(Extracted material begins)

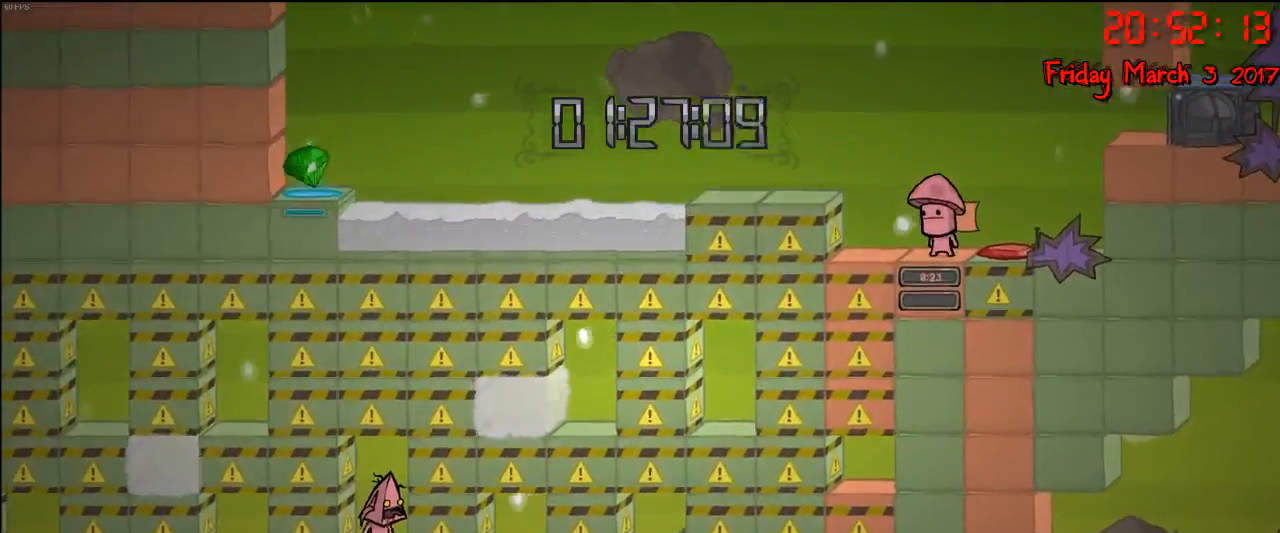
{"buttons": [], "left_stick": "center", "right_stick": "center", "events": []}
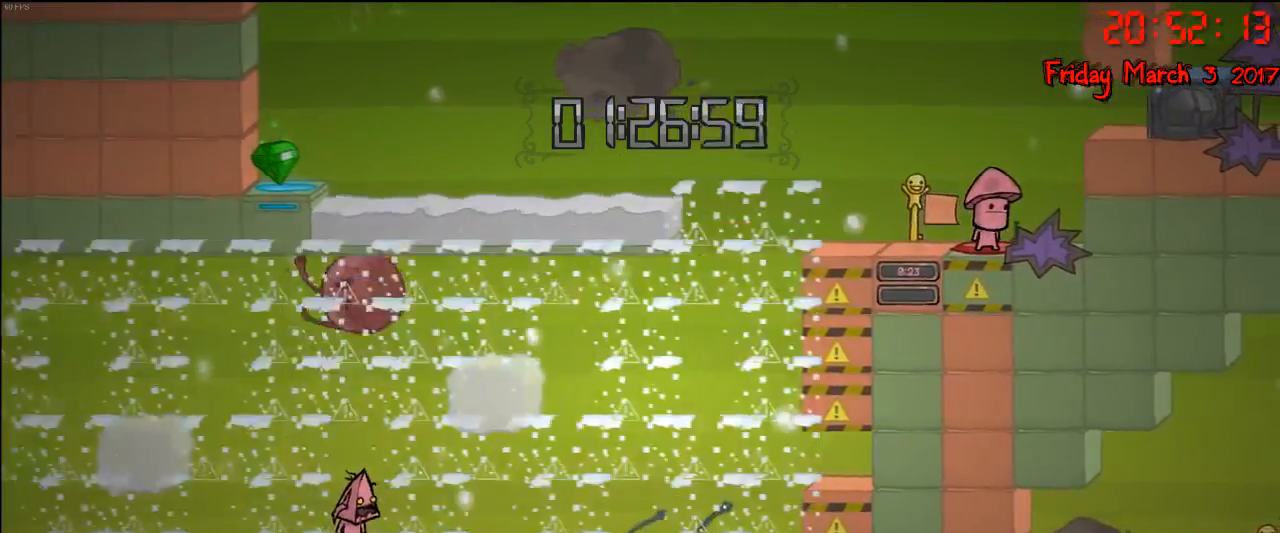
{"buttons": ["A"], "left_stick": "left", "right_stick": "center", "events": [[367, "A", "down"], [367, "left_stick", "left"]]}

(Extracted material ends)
(Extracted material begins)

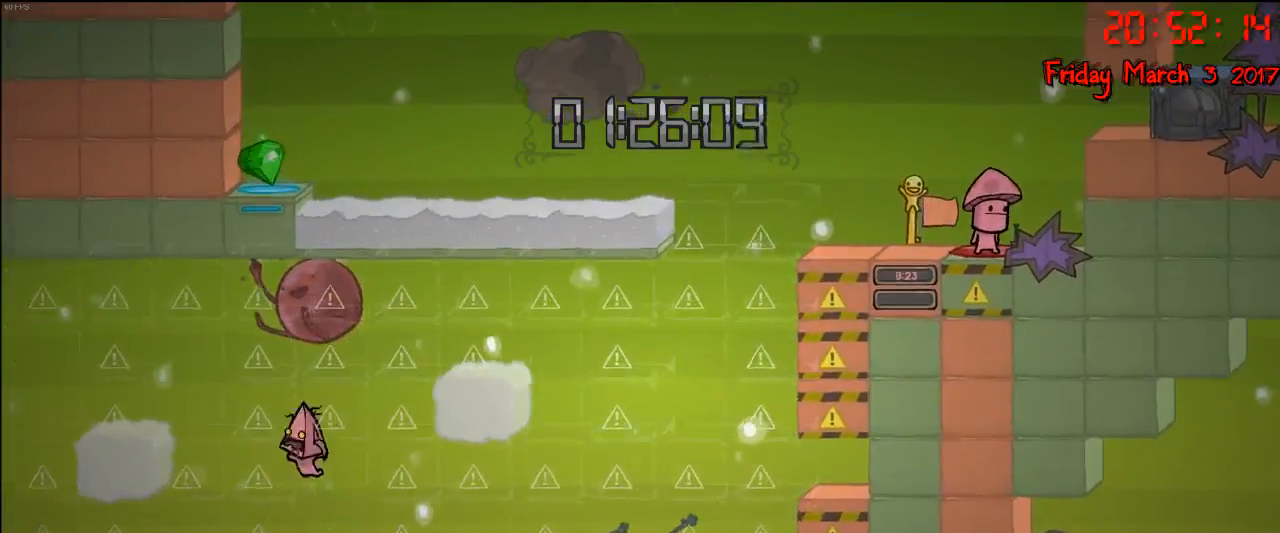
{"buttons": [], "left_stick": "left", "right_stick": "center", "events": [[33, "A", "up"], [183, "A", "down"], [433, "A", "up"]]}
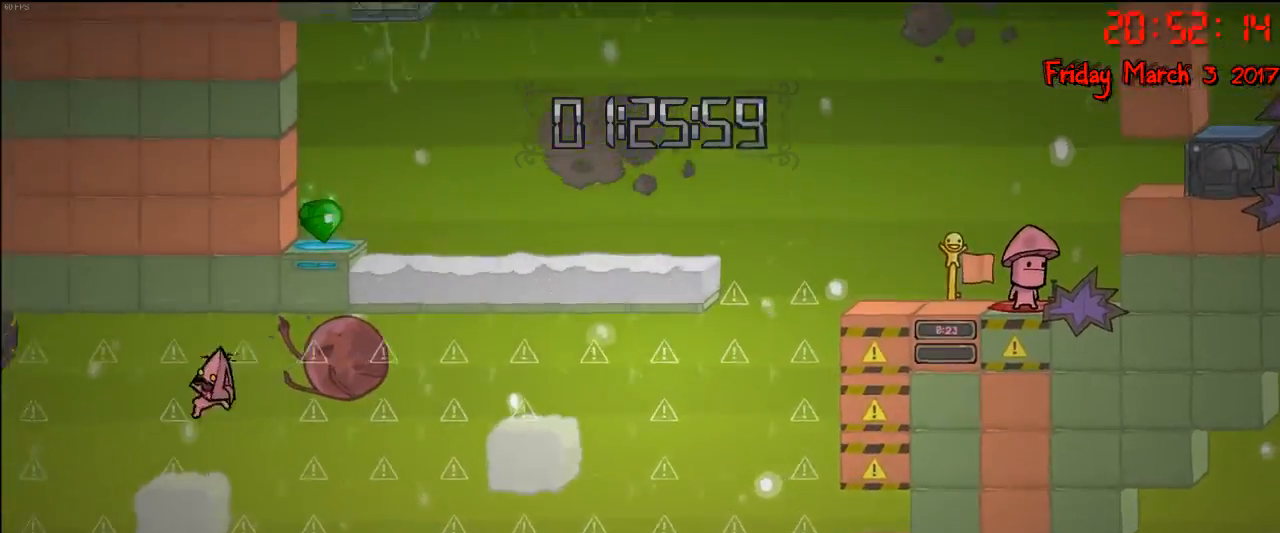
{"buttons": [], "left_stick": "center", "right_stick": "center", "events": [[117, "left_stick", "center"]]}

(Extracted material ends)

**What you will do**
Only lines with the word "down" belong in the answer; copy each of them from the material above.

**Exercise result**
{"buttons": ["A"], "left_stick": "left", "right_stick": "center", "events": [[367, "A", "down"], [367, "left_stick", "left"]]}
{"buttons": [], "left_stick": "left", "right_stick": "center", "events": [[33, "A", "up"], [183, "A", "down"], [433, "A", "up"]]}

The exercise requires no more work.